Dataset extract section start
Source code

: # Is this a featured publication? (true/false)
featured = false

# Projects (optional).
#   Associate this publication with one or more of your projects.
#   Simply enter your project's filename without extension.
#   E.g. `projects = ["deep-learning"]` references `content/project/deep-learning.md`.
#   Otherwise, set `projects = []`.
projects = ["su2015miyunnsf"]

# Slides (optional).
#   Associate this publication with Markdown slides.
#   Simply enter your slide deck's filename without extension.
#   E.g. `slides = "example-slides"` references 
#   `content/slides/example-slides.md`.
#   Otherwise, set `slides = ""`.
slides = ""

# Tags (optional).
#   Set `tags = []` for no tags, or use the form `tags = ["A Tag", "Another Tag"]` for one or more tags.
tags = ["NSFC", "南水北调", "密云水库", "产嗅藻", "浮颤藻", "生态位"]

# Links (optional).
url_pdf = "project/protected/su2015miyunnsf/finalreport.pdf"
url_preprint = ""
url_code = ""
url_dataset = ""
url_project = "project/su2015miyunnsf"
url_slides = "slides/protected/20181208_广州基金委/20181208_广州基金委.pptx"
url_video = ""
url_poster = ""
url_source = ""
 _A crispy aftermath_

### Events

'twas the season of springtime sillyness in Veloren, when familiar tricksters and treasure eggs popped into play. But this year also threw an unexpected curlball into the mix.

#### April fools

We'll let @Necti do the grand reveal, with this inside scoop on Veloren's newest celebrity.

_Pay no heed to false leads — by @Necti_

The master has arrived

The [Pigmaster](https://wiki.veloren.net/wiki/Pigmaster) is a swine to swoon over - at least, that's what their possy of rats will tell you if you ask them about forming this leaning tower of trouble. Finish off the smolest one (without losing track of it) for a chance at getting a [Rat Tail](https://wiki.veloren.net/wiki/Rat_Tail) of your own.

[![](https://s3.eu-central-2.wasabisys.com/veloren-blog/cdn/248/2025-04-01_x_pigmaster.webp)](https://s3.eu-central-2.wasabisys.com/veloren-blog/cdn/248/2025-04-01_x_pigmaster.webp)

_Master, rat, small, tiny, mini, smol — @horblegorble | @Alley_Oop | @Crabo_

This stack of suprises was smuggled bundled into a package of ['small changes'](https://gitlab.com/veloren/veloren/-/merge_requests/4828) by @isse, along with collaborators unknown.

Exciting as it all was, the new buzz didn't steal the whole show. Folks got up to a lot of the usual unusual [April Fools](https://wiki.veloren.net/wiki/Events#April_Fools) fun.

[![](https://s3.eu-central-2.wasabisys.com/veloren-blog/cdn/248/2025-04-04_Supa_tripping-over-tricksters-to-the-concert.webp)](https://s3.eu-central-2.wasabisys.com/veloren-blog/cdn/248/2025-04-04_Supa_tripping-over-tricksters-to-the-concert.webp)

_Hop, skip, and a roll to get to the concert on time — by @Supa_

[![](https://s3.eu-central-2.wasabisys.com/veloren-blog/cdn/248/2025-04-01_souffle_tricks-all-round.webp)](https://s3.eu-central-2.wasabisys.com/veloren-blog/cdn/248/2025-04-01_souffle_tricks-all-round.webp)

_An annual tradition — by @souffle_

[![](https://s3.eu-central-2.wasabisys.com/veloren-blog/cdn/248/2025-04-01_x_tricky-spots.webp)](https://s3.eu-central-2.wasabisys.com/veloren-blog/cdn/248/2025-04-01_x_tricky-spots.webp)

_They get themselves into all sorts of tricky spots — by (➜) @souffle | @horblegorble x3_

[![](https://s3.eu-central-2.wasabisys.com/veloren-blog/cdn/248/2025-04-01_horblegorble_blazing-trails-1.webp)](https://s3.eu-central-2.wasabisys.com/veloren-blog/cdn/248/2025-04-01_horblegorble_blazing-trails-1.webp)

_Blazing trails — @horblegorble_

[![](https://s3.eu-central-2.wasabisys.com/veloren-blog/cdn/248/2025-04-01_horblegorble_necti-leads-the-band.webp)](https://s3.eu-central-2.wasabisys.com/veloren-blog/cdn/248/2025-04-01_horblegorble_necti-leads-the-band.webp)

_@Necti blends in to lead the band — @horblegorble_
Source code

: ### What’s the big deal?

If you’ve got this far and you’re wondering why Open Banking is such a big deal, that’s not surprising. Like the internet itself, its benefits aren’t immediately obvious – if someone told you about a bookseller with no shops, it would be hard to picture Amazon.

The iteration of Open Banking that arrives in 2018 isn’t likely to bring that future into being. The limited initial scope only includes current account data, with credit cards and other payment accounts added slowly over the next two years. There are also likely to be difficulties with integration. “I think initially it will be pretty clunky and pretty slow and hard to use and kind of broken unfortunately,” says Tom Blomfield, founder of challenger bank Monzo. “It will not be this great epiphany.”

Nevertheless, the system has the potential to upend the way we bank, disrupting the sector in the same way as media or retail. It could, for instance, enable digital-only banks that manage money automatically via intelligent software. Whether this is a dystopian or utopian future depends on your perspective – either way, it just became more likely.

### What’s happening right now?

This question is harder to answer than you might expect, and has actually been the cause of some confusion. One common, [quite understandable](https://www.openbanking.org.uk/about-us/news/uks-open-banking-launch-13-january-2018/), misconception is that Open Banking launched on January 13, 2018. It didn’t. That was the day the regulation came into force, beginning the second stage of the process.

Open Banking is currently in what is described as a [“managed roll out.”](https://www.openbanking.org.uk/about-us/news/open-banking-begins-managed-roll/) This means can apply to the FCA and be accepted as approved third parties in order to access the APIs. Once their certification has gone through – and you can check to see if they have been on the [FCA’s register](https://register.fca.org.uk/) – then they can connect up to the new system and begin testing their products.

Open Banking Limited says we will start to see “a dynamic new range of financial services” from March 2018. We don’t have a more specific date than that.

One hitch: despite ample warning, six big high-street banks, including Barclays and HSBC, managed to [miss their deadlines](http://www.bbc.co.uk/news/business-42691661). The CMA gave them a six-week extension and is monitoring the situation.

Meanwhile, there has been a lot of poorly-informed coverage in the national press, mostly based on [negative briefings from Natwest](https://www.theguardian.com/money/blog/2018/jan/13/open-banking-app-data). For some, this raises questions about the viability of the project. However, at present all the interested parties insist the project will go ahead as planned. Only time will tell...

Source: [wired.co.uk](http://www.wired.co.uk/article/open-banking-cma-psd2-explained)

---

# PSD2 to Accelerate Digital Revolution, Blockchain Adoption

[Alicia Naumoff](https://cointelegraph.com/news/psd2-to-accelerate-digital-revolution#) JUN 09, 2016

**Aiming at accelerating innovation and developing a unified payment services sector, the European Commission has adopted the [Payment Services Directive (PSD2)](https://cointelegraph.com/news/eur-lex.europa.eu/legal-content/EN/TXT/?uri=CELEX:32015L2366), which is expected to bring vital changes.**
Dataset extract section end
### Exercise description
Extract the text of every one of the records above and reproduce each line verbatim, with no changes.

### Finished task
Source code

: # Is this a featured publication? (true/false)
featured = false

# Projects (optional).
#   Associate this publication with one or more of your projects.
#   Simply enter your project's filename without extension.
#   E.g. `projects = ["deep-learning"]` references `content/project/deep-learning.md`.
#   Otherwise, set `projects = []`.
projects = ["su2015miyunnsf"]

# Slides (optional).
#   Associate this publication with Markdown slides.
#   Simply enter your slide deck's filename without extension.
#   E.g. `slides = "example-slides"` references 
#   `content/slides/example-slides.md`.
#   Otherwise, set `slides = ""`.
slides = ""

# Tags (optional).
#   Set `tags = []` for no tags, or use the form `tags = ["A Tag", "Another Tag"]` for one or more tags.
tags = ["NSFC", "南水北调", "密云水库", "产嗅藻", "浮颤藻", "生态位"]

# Links (optional).
url_pdf = "project/protected/su2015miyunnsf/finalreport.pdf"
url_preprint = ""
url_code = ""
url_dataset = ""
url_project = "project/su2015miyunnsf"
url_slides = "slides/protected/20181208_广州基金委/20181208_广州基金委.pptx"
url_video = ""
url_poster = ""
url_source = ""
 _A crispy aftermath_

### Events

'twas the season of springtime sillyness in Veloren, when familiar tricksters and treasure eggs popped into play. But this year also threw an unexpected curlball into the mix.

#### April fools

We'll let @Necti do the grand reveal, with this inside scoop on Veloren's newest celebrity.

_Pay no heed to false leads — by @Necti_

The master has arrived

The [Pigmaster](https://wiki.veloren.net/wiki/Pigmaster) is a swine to swoon over - at least, that's what their possy of rats will tell you if you ask them about forming this leaning tower of trouble. Finish off the smolest one (without losing track of it) for a chance at getting a [Rat Tail](https://wiki.veloren.net/wiki/Rat_Tail) of your own.

[![](https://s3.eu-central-2.wasabisys.com/veloren-blog/cdn/248/2025-04-01_x_pigmaster.webp)](https://s3.eu-central-2.wasabisys.com/veloren-blog/cdn/248/2025-04-01_x_pigmaster.webp)

_Master, rat, small, tiny, mini, smol — @horblegorble | @Alley_Oop | @Crabo_

This stack of suprises was smuggled bundled into a package of ['small changes'](https://gitlab.com/veloren/veloren/-/merge_requests/4828) by @isse, along with collaborators unknown.

Exciting as it all was, the new buzz didn't steal the whole show. Folks got up to a lot of the usual unusual [April Fools](https://wiki.veloren.net/wiki/Events#April_Fools) fun.

[![](https://s3.eu-central-2.wasabisys.com/veloren-blog/cdn/248/2025-04-04_Supa_tripping-over-tricksters-to-the-concert.webp)](https://s3.eu-central-2.wasabisys.com/veloren-blog/cdn/248/2025-04-04_Supa_tripping-over-tricksters-to-the-concert.webp)

_Hop, skip, and a roll to get to the concert on time — by @Supa_

[![](https://s3.eu-central-2.wasabisys.com/veloren-blog/cdn/248/2025-04-01_souffle_tricks-all-round.webp)](https://s3.eu-central-2.wasabisys.com/veloren-blog/cdn/248/2025-04-01_souffle_tricks-all-round.webp)

_An annual tradition — by @souffle_

[![](https://s3.eu-central-2.wasabisys.com/veloren-blog/cdn/248/2025-04-01_x_tricky-spots.webp)](https://s3.eu-central-2.wasabisys.com/veloren-blog/cdn/248/2025-04-01_x_tricky-spots.webp)

_They get themselves into all sorts of tricky spots — by (➜) @souffle | @horblegorble x3_

[![](https://s3.eu-central-2.wasabisys.com/veloren-blog/cdn/248/2025-04-01_horblegorble_blazing-trails-1.webp)](https://s3.eu-central-2.wasabisys.com/veloren-blog/cdn/248/2025-04-01_horblegorble_blazing-trails-1.webp)

_Blazing trails — @horblegorble_

[![](https://s3.eu-central-2.wasabisys.com/veloren-blog/cdn/248/2025-04-01_horblegorble_necti-leads-the-band.webp)](https://s3.eu-central-2.wasabisys.com/veloren-blog/cdn/248/2025-04-01_horblegorble_necti-leads-the-band.webp)

_@Necti blends in to lead the band — @horblegorble_
Source code

: ### What’s the big deal?

If you’ve got this far and you’re wondering why Open Banking is such a big deal, that’s not surprising. Like the internet itself, its benefits aren’t immediately obvious – if someone told you about a bookseller with no shops, it would be hard to picture Amazon.

The iteration of Open Banking that arrives in 2018 isn’t likely to bring that future into being. The limited initial scope only includes current account data, with credit cards and other payment accounts added slowly over the next two years. There are also likely to be difficulties with integration. “I think initially it will be pretty clunky and pretty slow and hard to use and kind of broken unfortunately,” says Tom Blomfield, founder of challenger bank Monzo. “It will not be this great epiphany.”

Nevertheless, the system has the potential to upend the way we bank, disrupting the sector in the same way as media or retail. It could, for instance, enable digital-only banks that manage money automatically via intelligent software. Whether this is a dystopian or utopian future depends on your perspective – either way, it just became more likely.

### What’s happening right now?

This question is harder to answer than you might expect, and has actually been the cause of some confusion. One common, [quite understandable](https://www.openbanking.org.uk/about-us/news/uks-open-banking-launch-13-january-2018/), misconception is that Open Banking launched on January 13, 2018. It didn’t. That was the day the regulation came into force, beginning the second stage of the process.

Open Banking is currently in what is described as a [“managed roll out.”](https://www.openbanking.org.uk/about-us/news/open-banking-begins-managed-roll/) This means can apply to the FCA and be accepted as approved third parties in order to access the APIs. Once their certification has gone through – and you can check to see if they have been on the [FCA’s register](https://register.fca.org.uk/) – then they can connect up to the new system and begin testing their products.

Open Banking Limited says we will start to see “a dynamic new range of financial services” from March 2018. We don’t have a more specific date than that.

One hitch: despite ample warning, six big high-street banks, including Barclays and HSBC, managed to [miss their deadlines](http://www.bbc.co.uk/news/business-42691661). The CMA gave them a six-week extension and is monitoring the situation.

Meanwhile, there has been a lot of poorly-informed coverage in the national press, mostly based on [negative briefings from Natwest](https://www.theguardian.com/money/blog/2018/jan/13/open-banking-app-data). For some, this raises questions about the viability of the project. However, at present all the interested parties insist the project will go ahead as planned. Only time will tell...

Source: [wired.co.uk](http://www.wired.co.uk/article/open-banking-cma-psd2-explained)

---

# PSD2 to Accelerate Digital Revolution, Blockchain Adoption

[Alicia Naumoff](https://cointelegraph.com/news/psd2-to-accelerate-digital-revolution#) JUN 09, 2016

**Aiming at accelerating innovation and developing a unified payment services sector, the European Commission has adopted the [Payment Services Directive (PSD2)](https://cointelegraph.com/news/eur-lex.europa.eu/legal-content/EN/TXT/?uri=CELEX:32015L2366), which is expected to bring vital changes.**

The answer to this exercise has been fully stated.